Deux heures avant le show, sur les trottoirs de Pigalle, la foule des grands jours, compacte et enthousiaste, avec des têtes de gagnants à la loterie. Ce sentiment d’être un privilégié. Hier, se racontait-on dans la file d’attente, Abreu était devant 15 000 personnes en Angleterre, demain il serait en Allemagne pour un concert géant, mais ce soir, et rien que ce soir, le petit miracle de pouvoir assister aux premières loges, dans une proximité en temps normal impossible, au concert le plus explosif de musique cubaine qui se puisse voir actuellement, non, décidement, c'était trop beau!
Dans la salle, une heure avant le concert, on n’aurait pas pu faire rentrer une personne de plus. Balcon bondé et dans la fosse, une foule compacte et déjà joyeuse. Impression des grands soirs, électricité palpable, voix fortes de fête et partout des sourires d’oreille à oreille. Et chacun de se demander comment quinze musiciens allaient tenir sur scène aussi petite.
Alexander Abreu (Cienfuegos, 1976) est devenu, sur scène et dans les bacs, depuis une petite dizaine d’années, un véritable phénomène du genre. La recette de son succès est à la fois simple et complexe: un big band impressionnant d’énergie et de précision, des mélodies subtiles et surprenantes et un rythme irrésistible qui entraînent tous les pieds et tous les corps dans la joie pure de la danse. Voilà le menu de luxe qui était proposé par la production dans cette petite salle. Un festin intime. Je laisse Abreu vous raconter la suite:

Quand je suis arrivé à la balance, et que j’ai découvert cette salle minuscule, j’ai eu envie de m’échapper en courant (rire). Mais quand, deux heures plus tard, le concert a commencé, et que j’ai ressenti l’énergie folle de ce public face à moi, ces yeux pleins des larmes de l’émotion et ces sourires partout, j’ai fermé les yeux. Il y avait tant d'amour. J’ai imaginé alors que j’étais dans une salle immense, à Cuba, pleine de fans. Quand j’ai ouvert les yeux, et que nous avons attaqué la première mesure, j’ai immédiatement compris que je n’oublierai jamais cette soirée.
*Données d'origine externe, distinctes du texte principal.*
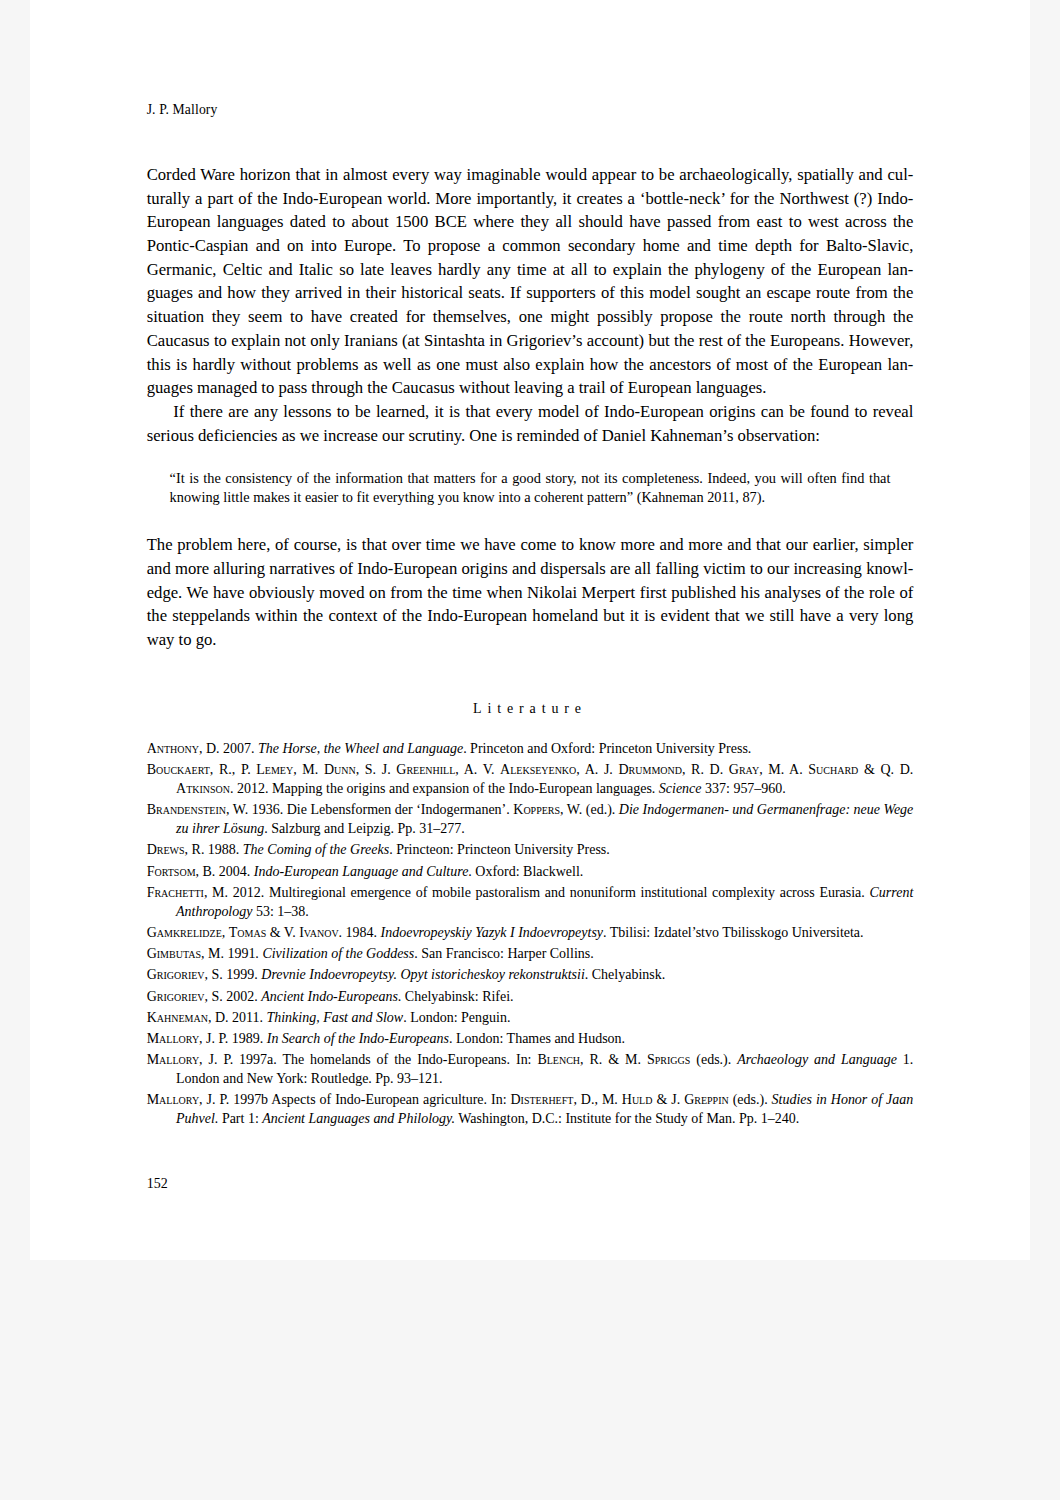J. P. Mallory
Corded Ware horizon that in almost every way imaginable would appear to be archaeologically, spatially and culturally a part of the Indo-European world. More importantly, it creates a ‘bottle-neck’ for the Northwest (?) Indo-European languages dated to about 1500 BCE where they all should have passed from east to west across the Pontic-Caspian and on into Europe. To propose a common secondary home and time depth for Balto-Slavic, Germanic, Celtic and Italic so late leaves hardly any time at all to explain the phylogeny of the European languages and how they arrived in their historical seats. If supporters of this model sought an escape route from the situation they seem to have created for themselves, one might possibly propose the route north through the Caucasus to explain not only Iranians (at Sintashta in Grigoriev’s account) but the rest of the Europeans. However, this is hardly without problems as well as one must also explain how the ancestors of most of the European languages managed to pass through the Caucasus without leaving a trail of European languages.
If there are any lessons to be learned, it is that every model of Indo-European origins can be found to reveal serious deficiencies as we increase our scrutiny. One is reminded of Daniel Kahneman’s observation:
“It is the consistency of the information that matters for a good story, not its completeness. Indeed, you will often find that knowing little makes it easier to fit everything you know into a coherent pattern” (Kahneman 2011, 87).
The problem here, of course, is that over time we have come to know more and more and that our earlier, simpler and more alluring narratives of Indo-European origins and dispersals are all falling victim to our increasing knowledge. We have obviously moved on from the time when Nikolai Merpert first published his analyses of the role of the steppelands within the context of the Indo-European homeland but it is evident that we still have a very long way to go.
Literature
Anthony, D. 2007. The Horse, the Wheel and Language. Princeton and Oxford: Princeton University Press.
Bouckaert, R., P. Lemey, M. Dunn, S. J. Greenhill, A. V. Alekseyenko, A. J. Drummond, R. D. Gray, M. A. Suchard & Q. D. Atkinson. 2012. Mapping the origins and expansion of the Indo-European languages. Science 337: 957–960.
Brandenstein, W. 1936. Die Lebensformen der ‘Indogermanen’. Koppers, W. (ed.). Die Indogermanen- und Germanenfrage: neue Wege zu ihrer Lösung. Salzburg and Leipzig. Pp. 31–277.
Drews, R. 1988. The Coming of the Greeks. Princteon: Princteon University Press.
Fortsom, B. 2004. Indo-European Language and Culture. Oxford: Blackwell.
Frachetti, M. 2012. Multiregional emergence of mobile pastoralism and nonuniform institutional complexity across Eurasia. Current Anthropology 53: 1–38.
Gamkrelidze, Tomas & V. Ivanov. 1984. Indoevropeyskiy Yazyk I Indoevropeytsy. Tbilisi: Izdatel’stvo Tbilisskogo Universiteta.
Gimbutas, M. 1991. Civilization of the Goddess. San Francisco: Harper Collins.
Grigoriev, S. 1999. Drevnie Indoevropeytsy. Opyt istoricheskoy rekonstruktsii. Chelyabinsk.
Grigoriev, S. 2002. Ancient Indo-Europeans. Chelyabinsk: Rifei.
Kahneman, D. 2011. Thinking, Fast and Slow. London: Penguin.
Mallory, J. P. 1989. In Search of the Indo-Europeans. London: Thames and Hudson.
Mallory, J. P. 1997a. The homelands of the Indo-Europeans. In: Blench, R. & M. Spriggs (eds.). Archaeology and Language 1. London and New York: Routledge. Pp. 93–121.
Mallory, J. P. 1997b Aspects of Indo-European agriculture. In: Disterheft, D., M. Huld & J. Greppin (eds.). Studies in Honor of Jaan Puhvel. Part 1: Ancient Languages and Philology. Washington, D.C.: Institute for the Study of Man. Pp. 1–240.
152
Le public non plus n’oubliera pas cette soirée. Deux heures d’un show volcanique sur une scène étroite et bondée, où les succès, comme La Vuelta al mundo ou Rosa la Peligrosa, s’enchaînèrent dans un rythme qui jamais n'a faibli. Tout le catalogue de la rythmique cubaine y est passé ou presque. Rumba, timba, songo, salsa, son; les spécialistes apprécieront! Abreu, trompettiste passé au rôle de chanteur-leader, chante avec une vigueur contagieuse et solaire, mais il le fait comme un trompettiste, même précision des mélodies, mêmes attaques, même découpage. Abreu est un musicien savant. Un savant sur scène.
La petite foule des élus chanta avec Abreu parce qu’ici tout le monde connaissait ses paroles. Le public dansa, malgré l’exiguïté des lieux, avec une impression partagée de catharsis sauvage et vivifiante. Chaleur tropicale dans la salle. Comment oublier ce final de feu où l'imposant Abreu, transpirant comme un lutteur de sumo, descendit dans la foule en transe au son du légendaire Me dicen Cuba, pour une apothéose de rêve?
Au bout du voyage, quatre cents spectateurs sont restés longtemps sur le trottoir, comme si personne ne voulait partir, comme si chacun avait besoin de dire et de raconter ce qu’il venait de vivre: un concert de rêve, un show inoubliable et déjà historique pour quatre cents veinards conscients de leur chance.  
Alexander Abreu, le lendemain matin, juste avant de décoller pour l’Allemagne, nous a accordé l'une de ses rares interviews. Voix brisée, une fatigue profonde et des tonnes d’émotion derrière ses mots, comme si la fête brûlante qu’il avait offerte la veille aux parisiens l’habitait encore après l’avoir totalement vidé de son énergie.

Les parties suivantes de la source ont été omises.